TRAVAIL DEMANDÉ: Poursuivez le texte ci-dessous sur la Dormition de Marie et son icône, en reprenant juste après sa dernière phrase.

EXTRAIT DU DOCUMENT:
_ _ _
Or, Thomas l’apôtre n’était pas présent avec eux au moment du décès de notre dame. Il arriva au moment où elle fut enterrée et eut la vision du corps pur qui s’élevait vers le ciel soutenu par les anges. L’un d’entre eux lui dit : ” Dépêche-toi et embrasse le corps de la toute pure, sainte Marie “. Il fit ce qui lui était demandé.

Ayant rejoint les autres apôtres, ils lui apprirent le décès de notre dame. Il leur répondit : ” Je ne croirai cela que lorsque je verrai son corps. Vous savez que j’ai douté de la résurrection du Christ. ” Alors, ils allèrent avec lui au tombeau et l’ayant ouvert il n’y trouvèrent pas le corps. Ils en étaient tous abasourdis. Alors Thomas leur raconta comment il avait vu le corps pur emporté par les anges vers le ciel. L’Esprit Saint leur expliqua que le Seigneur n’a pas voulu que le corps demeure sur terre.

Le Seigneur leur avait promis qu’ils la reverraient avec son corps. Ils attendirent l’accomplissement de cette promesse jusqu’au 16 Misra où ils la virent assise à la droite de son fils et son Dieu et entourée du chœur des anges. Ainsi s’accomplit la prophétie de David qui dit : ” La reine s’est tenue à la droite du Roi “.

La vierge Marie mourut à l’âge de 60 ans dont elle passa 12 ans au temple, 30 ans dans la maison de Joseph et 14 ans chez saint Jean l’évangéliste selon la recommandation que lui avait faite le Seigneur ” Voici ton fils.” Il avait dit à saint Jean : “Voici ta mère”.
L’occasion de s’approcher de ce mystère par la présentation de l’icône de l’Assomption ou de la Dormition réalisée par Alain Chenal.
Cette icône s’inspire d’un modèle orthodoxe traditionnel du 16e Siècle et de fresques contemporaines de Mgr Jean de Saint Denis, évêque orthodoxe. Marie est présentée couchée sur son lit funéraire, endormie ou dans la léthargie d’une extase. Elle est symboliquement entourée des apôtres, avec Saint Pierre à sa tête et Saint Paul à ses pieds. D’après la tradition orthodoxe, tous les apôtres sauf Saint Thomas, et Saint Paul, auraient été rassemblés miraculeusement par les anges pour assister à la « dormition » de Marie, mais Saint Thomas, arrivé trois jours après, voulant voir le corps de Marie a trouvé son tombeau vide. Pierre encense le lit funéraire tandis que Paul s’incline dans une attitude de profonde vénération (ses mains cachées sous le plis de son manteau). Les autres apôtres se prosternent devant le Mère de Dieu ou sont dans des positions de tristesse et de prière. Des figures de femmes et d’évêques représentent toute l’Église indivise. Des constructions symbolisent les deux Églises institutionnelles d’orient et d’occident, encore séparées mais réunies dans leur vénération commune de Marie.

La composition de l’icône est centrée sur la figure de l’âme de Marie « élevée » par le Christ. Celui-ci est penché miséricordieusement sur Marie. Les archanges et séraphins accompagnent le voyage de Marie et l’accueillent dans le royaume du Christ. Ils apparaissent dans une arche, une porte d’entrée dans le royaume de Dieu.
_ _ _
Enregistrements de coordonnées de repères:
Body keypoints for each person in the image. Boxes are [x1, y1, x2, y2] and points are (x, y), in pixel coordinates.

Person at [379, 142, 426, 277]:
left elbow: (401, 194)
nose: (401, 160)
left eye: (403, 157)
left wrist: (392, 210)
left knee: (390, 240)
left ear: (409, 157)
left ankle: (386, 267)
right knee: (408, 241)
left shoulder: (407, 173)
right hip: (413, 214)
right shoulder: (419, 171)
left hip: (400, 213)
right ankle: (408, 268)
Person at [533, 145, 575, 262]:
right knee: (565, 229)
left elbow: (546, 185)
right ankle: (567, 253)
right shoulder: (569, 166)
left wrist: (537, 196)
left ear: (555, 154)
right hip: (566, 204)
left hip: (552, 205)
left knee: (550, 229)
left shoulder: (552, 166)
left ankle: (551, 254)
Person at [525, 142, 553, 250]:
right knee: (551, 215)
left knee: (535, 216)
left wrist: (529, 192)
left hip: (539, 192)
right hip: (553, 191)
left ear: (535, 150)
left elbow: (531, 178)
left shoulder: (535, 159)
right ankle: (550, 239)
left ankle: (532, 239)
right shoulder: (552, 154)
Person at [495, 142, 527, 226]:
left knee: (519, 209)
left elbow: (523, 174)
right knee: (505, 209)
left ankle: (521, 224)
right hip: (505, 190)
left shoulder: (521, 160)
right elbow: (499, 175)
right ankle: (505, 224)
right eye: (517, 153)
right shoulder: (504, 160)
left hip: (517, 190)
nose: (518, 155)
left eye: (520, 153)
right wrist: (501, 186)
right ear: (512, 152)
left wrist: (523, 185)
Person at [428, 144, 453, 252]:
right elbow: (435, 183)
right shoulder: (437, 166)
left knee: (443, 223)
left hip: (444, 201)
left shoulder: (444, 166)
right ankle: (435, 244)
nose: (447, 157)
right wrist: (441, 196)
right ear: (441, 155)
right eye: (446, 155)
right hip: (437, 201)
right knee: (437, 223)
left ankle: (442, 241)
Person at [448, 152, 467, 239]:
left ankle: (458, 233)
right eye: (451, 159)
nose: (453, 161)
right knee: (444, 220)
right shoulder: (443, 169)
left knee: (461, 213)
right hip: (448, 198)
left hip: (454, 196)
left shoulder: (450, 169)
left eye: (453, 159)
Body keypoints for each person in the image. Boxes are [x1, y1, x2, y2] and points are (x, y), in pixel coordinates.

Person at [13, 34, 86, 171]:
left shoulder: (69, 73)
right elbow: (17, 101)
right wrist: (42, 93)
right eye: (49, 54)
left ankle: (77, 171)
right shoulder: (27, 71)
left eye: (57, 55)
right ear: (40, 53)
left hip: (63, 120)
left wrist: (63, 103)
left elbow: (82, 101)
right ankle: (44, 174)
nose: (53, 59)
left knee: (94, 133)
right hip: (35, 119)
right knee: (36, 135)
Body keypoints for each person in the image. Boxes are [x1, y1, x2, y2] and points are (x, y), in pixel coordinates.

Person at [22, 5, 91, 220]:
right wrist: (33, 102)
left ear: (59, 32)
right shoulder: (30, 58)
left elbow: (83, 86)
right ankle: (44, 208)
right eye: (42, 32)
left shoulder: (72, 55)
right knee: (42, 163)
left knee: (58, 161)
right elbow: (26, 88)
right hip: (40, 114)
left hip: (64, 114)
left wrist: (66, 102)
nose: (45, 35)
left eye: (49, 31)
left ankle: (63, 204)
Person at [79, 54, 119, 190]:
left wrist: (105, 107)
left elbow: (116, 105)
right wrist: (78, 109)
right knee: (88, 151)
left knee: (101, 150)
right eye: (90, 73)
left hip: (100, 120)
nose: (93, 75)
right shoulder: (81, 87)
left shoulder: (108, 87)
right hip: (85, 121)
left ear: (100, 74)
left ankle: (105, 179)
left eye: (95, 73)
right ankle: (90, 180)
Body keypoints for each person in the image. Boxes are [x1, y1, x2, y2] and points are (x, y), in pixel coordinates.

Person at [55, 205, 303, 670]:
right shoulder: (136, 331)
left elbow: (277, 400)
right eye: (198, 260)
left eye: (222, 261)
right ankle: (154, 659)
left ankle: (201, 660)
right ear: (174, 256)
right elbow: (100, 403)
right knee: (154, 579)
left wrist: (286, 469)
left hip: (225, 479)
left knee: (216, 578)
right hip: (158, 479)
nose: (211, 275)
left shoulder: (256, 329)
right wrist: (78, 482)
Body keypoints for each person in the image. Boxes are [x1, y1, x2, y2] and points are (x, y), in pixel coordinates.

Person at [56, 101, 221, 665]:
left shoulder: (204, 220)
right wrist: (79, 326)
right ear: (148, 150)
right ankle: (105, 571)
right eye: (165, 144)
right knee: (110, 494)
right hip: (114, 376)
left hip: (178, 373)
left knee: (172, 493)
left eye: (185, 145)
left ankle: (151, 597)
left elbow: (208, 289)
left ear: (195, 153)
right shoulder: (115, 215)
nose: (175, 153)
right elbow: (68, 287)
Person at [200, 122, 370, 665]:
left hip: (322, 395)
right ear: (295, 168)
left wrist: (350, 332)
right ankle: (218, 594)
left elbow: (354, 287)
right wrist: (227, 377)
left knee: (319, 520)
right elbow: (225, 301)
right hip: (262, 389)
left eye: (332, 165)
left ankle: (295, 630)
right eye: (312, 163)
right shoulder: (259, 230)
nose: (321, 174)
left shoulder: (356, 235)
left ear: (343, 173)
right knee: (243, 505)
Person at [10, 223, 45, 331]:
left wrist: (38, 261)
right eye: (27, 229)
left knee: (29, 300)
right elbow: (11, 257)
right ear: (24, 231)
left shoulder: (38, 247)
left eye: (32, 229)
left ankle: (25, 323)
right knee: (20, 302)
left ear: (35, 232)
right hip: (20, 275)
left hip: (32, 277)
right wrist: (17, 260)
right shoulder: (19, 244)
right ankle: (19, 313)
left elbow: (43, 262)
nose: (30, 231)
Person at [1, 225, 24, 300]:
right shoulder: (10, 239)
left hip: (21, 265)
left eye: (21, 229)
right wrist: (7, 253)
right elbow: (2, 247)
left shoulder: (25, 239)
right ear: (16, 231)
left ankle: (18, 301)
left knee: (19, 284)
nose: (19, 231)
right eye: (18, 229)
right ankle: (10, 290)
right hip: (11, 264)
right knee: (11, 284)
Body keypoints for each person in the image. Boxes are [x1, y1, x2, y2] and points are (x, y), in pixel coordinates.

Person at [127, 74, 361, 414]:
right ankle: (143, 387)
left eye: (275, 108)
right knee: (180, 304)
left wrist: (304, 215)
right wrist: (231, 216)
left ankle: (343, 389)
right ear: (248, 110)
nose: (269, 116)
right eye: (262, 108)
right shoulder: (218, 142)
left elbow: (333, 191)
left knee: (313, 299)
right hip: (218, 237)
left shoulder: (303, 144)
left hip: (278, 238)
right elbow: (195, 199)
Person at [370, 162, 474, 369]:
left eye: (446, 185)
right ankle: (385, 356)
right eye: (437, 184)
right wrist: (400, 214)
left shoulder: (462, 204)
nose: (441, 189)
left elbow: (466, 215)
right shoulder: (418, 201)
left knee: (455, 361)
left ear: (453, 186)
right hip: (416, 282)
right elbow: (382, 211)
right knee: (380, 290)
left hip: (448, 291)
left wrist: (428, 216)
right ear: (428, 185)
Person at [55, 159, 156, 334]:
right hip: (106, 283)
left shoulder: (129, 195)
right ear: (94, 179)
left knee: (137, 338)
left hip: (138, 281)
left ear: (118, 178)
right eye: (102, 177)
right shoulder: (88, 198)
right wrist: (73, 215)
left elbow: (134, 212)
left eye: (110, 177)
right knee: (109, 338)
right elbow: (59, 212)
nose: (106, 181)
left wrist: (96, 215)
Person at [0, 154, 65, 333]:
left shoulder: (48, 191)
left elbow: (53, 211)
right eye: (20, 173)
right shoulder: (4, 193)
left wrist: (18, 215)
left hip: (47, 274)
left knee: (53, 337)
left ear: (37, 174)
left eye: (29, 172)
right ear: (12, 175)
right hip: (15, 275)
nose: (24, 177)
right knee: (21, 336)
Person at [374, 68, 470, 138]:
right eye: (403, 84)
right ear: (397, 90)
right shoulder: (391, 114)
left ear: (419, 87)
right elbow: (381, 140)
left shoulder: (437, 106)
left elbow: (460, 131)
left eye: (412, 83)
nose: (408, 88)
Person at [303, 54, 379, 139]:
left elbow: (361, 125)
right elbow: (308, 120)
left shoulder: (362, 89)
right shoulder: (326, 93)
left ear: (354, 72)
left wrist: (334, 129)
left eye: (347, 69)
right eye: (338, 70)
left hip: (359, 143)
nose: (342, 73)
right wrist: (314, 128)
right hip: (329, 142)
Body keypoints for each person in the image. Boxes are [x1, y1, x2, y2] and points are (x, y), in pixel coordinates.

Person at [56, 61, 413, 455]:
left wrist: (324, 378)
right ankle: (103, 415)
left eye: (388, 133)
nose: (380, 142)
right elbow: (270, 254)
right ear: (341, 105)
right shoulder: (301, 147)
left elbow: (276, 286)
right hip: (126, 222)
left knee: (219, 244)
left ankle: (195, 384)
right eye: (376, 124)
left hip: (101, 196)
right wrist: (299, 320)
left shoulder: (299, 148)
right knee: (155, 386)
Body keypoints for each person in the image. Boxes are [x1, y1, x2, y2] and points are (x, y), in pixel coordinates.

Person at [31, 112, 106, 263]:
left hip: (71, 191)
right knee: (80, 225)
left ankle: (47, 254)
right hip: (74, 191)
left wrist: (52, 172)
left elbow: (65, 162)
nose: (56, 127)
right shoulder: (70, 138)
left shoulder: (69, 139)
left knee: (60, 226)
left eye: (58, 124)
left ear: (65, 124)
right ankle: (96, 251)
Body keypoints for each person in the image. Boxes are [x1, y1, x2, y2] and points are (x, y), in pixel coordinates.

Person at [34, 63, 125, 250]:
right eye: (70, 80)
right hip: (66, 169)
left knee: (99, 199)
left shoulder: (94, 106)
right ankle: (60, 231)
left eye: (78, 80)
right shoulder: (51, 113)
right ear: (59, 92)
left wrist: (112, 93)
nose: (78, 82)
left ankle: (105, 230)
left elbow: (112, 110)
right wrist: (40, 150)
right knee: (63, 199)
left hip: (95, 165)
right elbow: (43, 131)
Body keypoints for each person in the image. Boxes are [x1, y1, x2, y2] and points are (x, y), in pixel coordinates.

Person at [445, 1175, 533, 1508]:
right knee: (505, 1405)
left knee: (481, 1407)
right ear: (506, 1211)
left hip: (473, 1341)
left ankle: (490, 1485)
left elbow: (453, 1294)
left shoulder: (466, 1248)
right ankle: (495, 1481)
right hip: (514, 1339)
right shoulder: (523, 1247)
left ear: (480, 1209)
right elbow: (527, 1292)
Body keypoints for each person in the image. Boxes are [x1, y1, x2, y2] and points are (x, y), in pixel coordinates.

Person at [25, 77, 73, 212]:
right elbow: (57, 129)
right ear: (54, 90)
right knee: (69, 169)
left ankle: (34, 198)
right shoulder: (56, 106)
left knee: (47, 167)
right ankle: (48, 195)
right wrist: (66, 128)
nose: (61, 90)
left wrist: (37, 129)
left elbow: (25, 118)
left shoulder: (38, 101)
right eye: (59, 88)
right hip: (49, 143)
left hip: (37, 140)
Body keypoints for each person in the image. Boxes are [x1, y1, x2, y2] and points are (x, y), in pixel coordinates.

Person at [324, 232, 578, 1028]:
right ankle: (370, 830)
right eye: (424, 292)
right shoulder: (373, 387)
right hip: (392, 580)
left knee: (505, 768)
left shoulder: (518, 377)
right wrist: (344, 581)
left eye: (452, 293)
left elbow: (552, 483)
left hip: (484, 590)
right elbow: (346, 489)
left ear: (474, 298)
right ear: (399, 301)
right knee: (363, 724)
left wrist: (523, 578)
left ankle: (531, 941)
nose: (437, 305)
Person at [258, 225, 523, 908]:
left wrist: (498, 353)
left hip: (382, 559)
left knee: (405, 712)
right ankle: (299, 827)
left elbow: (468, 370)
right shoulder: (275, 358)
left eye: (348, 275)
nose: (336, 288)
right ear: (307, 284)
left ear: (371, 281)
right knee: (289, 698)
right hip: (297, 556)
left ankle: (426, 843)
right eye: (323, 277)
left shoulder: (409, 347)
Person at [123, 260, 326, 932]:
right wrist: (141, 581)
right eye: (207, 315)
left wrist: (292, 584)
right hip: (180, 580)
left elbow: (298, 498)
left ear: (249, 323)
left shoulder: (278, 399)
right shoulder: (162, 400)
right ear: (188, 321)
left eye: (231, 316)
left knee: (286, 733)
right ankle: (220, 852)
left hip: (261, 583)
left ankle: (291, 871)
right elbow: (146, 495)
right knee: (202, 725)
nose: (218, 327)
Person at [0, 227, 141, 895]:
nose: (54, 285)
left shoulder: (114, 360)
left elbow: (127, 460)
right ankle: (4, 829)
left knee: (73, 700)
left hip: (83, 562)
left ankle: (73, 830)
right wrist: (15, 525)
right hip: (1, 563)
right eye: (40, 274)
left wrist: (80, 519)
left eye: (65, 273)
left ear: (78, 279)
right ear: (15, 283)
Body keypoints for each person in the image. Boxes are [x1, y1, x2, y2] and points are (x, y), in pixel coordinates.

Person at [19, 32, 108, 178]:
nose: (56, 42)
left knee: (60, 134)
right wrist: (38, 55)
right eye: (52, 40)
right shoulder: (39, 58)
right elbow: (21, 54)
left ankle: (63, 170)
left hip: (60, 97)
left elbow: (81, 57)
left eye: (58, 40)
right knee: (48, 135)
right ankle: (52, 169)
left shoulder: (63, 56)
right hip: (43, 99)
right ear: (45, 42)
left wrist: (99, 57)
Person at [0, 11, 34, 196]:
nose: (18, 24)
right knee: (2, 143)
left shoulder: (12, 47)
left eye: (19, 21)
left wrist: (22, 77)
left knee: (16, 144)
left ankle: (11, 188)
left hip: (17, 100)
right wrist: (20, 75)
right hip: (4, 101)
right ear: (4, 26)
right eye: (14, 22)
_ _ _
ZONE DE RÉPONSE:
Marie est couchée sur un lit funéraire rouge signifiant la présence de l’Esprit Saint comme lors de la Nativité de Jésus. Elle est en extase, son esprit est « ravi» en Dieu, ravissement provoqué par l’intensité de son désir d’union d’Amour avec Dieu en son Fils Jésus-Christ. Son esprit est en totale communion avec Dieu. Son âme s’est séparée de son corps comme cela est arrivé à de nombreux saints en extase (Sainte Thérèse d’Avila en particulier).

L’âme est représentée sous la forme d’un germe lumineux, comme un nouveau-né dans le royaume de Dieu ou une petite « momie» en transition vers la vraie Vie. Elle est recueillie par son fils Jésus et portée dans son royaume, accompagnée par les anges porteurs de lumières. Son corps, lui, est élevé au ciel par deux anges pour rejoindre son esprit et retrouver l’unité de sa personne, esprit, âme, dans un nouveau corps transfiguré, dans le Royaume de Dieu. Marie est le prototype de l’humanité destinée à « renaître au ciel », à se diviniser et ressusciter dans une chair glorifiée. Elle est aussi figure de l’Église unie au Christ. Marie, est représentée selon l’iconographie catholique, dans une mandorle comme le Christ lors de la Transfiguration. Marie est la première personne humaine, après le Christ à avoir reçu ce corps glorieux, transfiguré qui sera le nôtre après la « résurrection de la chair, dans la Vie à venir » comme le proclame le Crédo. C’est ce corps qui est perçu par les « voyants » lors de nombreuses apparitions de Marie aux saints.

Elle est « élevée au-dessus des anges » comme chantent les orthodoxes, car les anges, purs esprits, n’ont pas de corps glorifié. Marie est représentée en position « d’orante » car elle prie incessamment pour les hommes.

La dynamique ascendante qui traverse l’icône marquée par l’arche des anges rappelle que Marie peut être considérée comme une nouvelle arche d’alliance qui emmène l’Humanité vers la « création nouvelle », elle est porte du ciel. Marie est la « nouvelle Eve », par sa pureté et par l’intensité de sa confiance en Dieu, son « oui » affirmé lors de l’Annonciation qui a enclenché l’incarnation de Dieu.

C’est pourquoi certaines icônes orthodoxes montrent Marie au ciel dans la position de l’Annonciation. La dormition est alors une image de la divinisation de l’Homme, du retour de l’humanité à Dieu après l’incarnation de Dieu en l’Homme par Jésus-Christ.

Cette icône interpelle chacun, croyant ou incroyant sur notre destinée après la mort, sur la Vie après la vie. Notre personne se réduit-elle à un corps mortel animé momentanément par un psychisme qui disparaît avec la mort ou avons-nous une âme dont la fine pointe, le germe, l’esprit est d’origine divine et peut donc être éternelle et trouver une nouvelle vie en Jésus-Christ qui a vaincu la Mort par sa Résurrection, ce qui est la foi et l’espérance chrétienne?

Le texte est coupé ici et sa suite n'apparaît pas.